● Provided data:

BEGIN

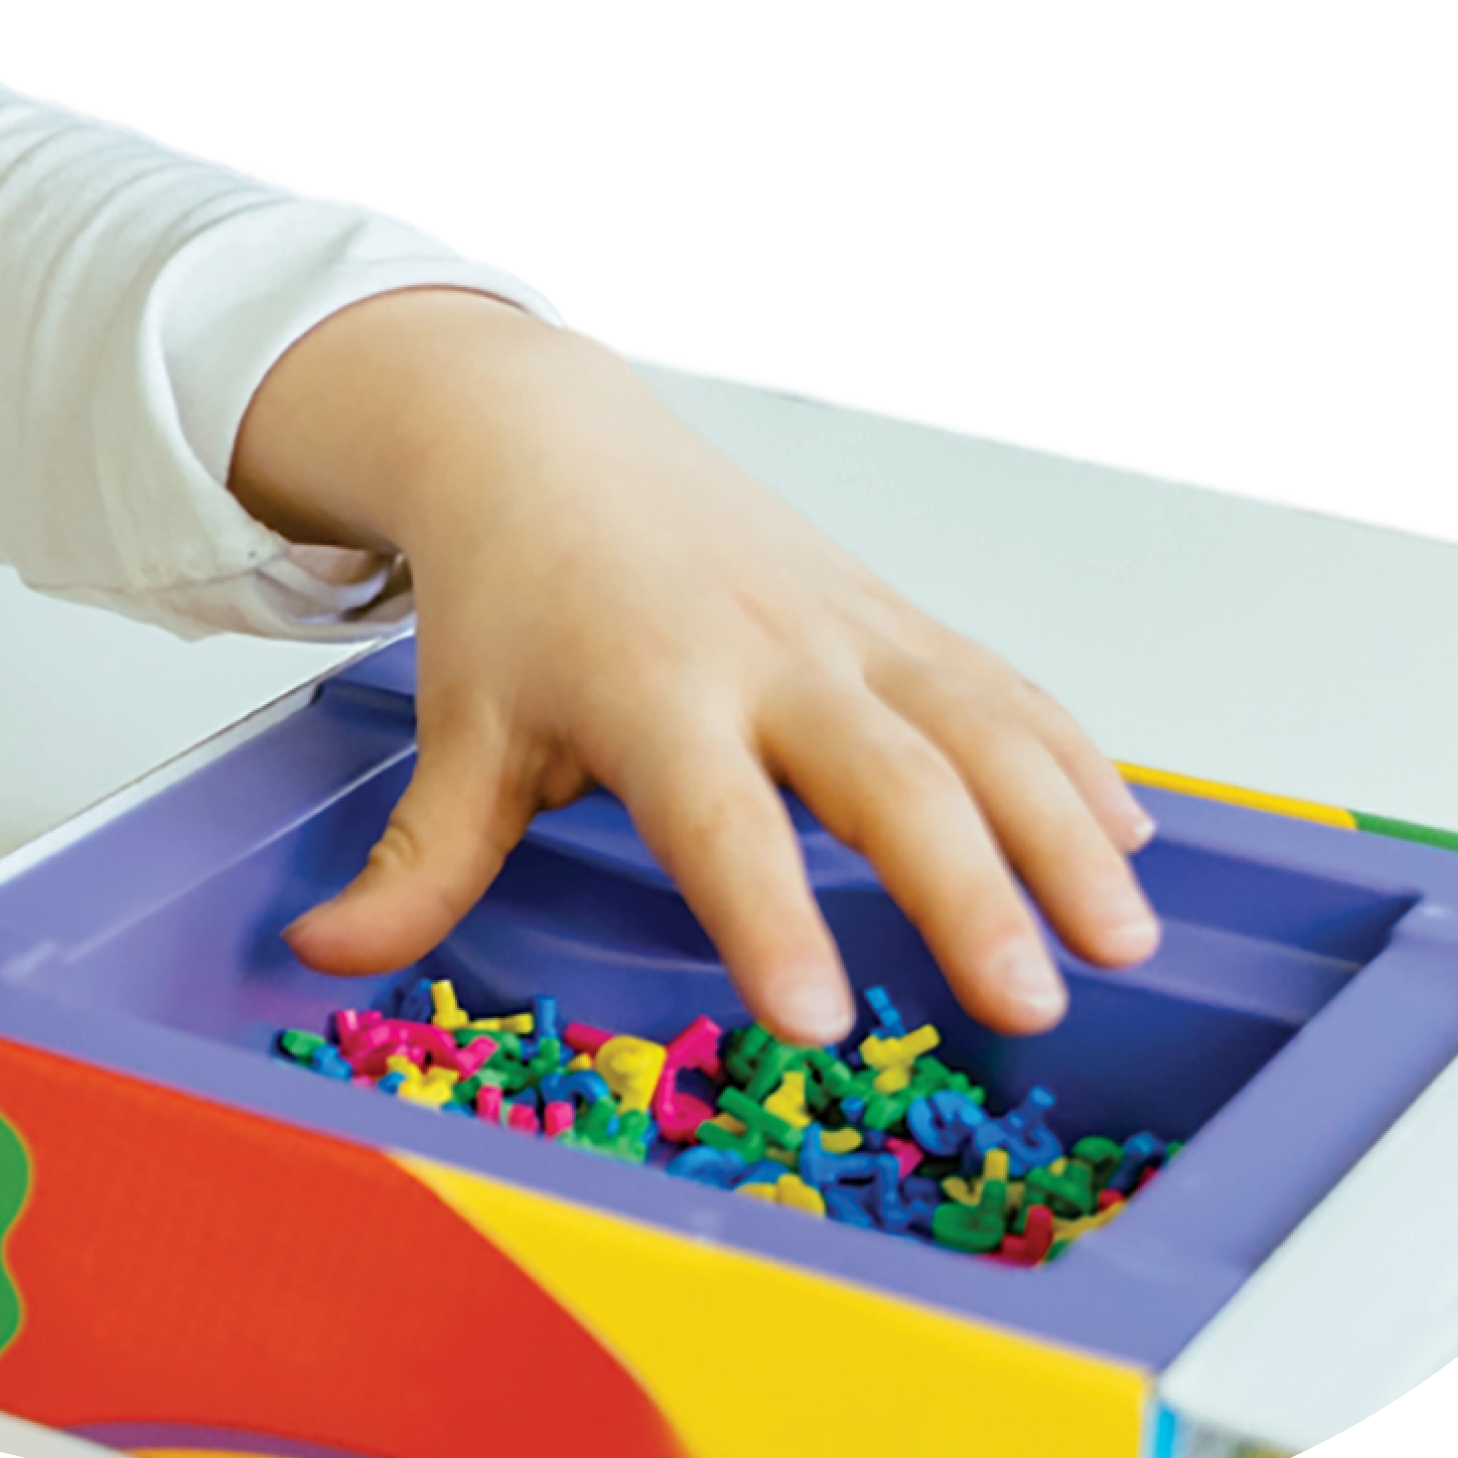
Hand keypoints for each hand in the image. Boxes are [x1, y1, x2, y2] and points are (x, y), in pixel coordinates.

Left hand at [232, 292, 1159, 1047]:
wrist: (547, 441)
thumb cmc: (512, 597)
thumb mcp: (456, 728)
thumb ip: (418, 862)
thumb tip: (327, 957)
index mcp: (650, 690)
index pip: (718, 820)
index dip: (767, 915)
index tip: (816, 1016)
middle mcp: (767, 655)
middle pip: (887, 776)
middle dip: (966, 891)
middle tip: (1024, 1003)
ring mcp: (849, 628)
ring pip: (982, 725)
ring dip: (1063, 832)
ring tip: (1125, 942)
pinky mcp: (898, 618)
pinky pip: (1004, 690)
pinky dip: (1075, 763)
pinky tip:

END

Copy each line from the data that features the string "pinky".

● Solution to the exercise:
pinky mcp: (898, 618)
pinky pip: (1004, 690)
pinky dip: (1075, 763)
pinky tip:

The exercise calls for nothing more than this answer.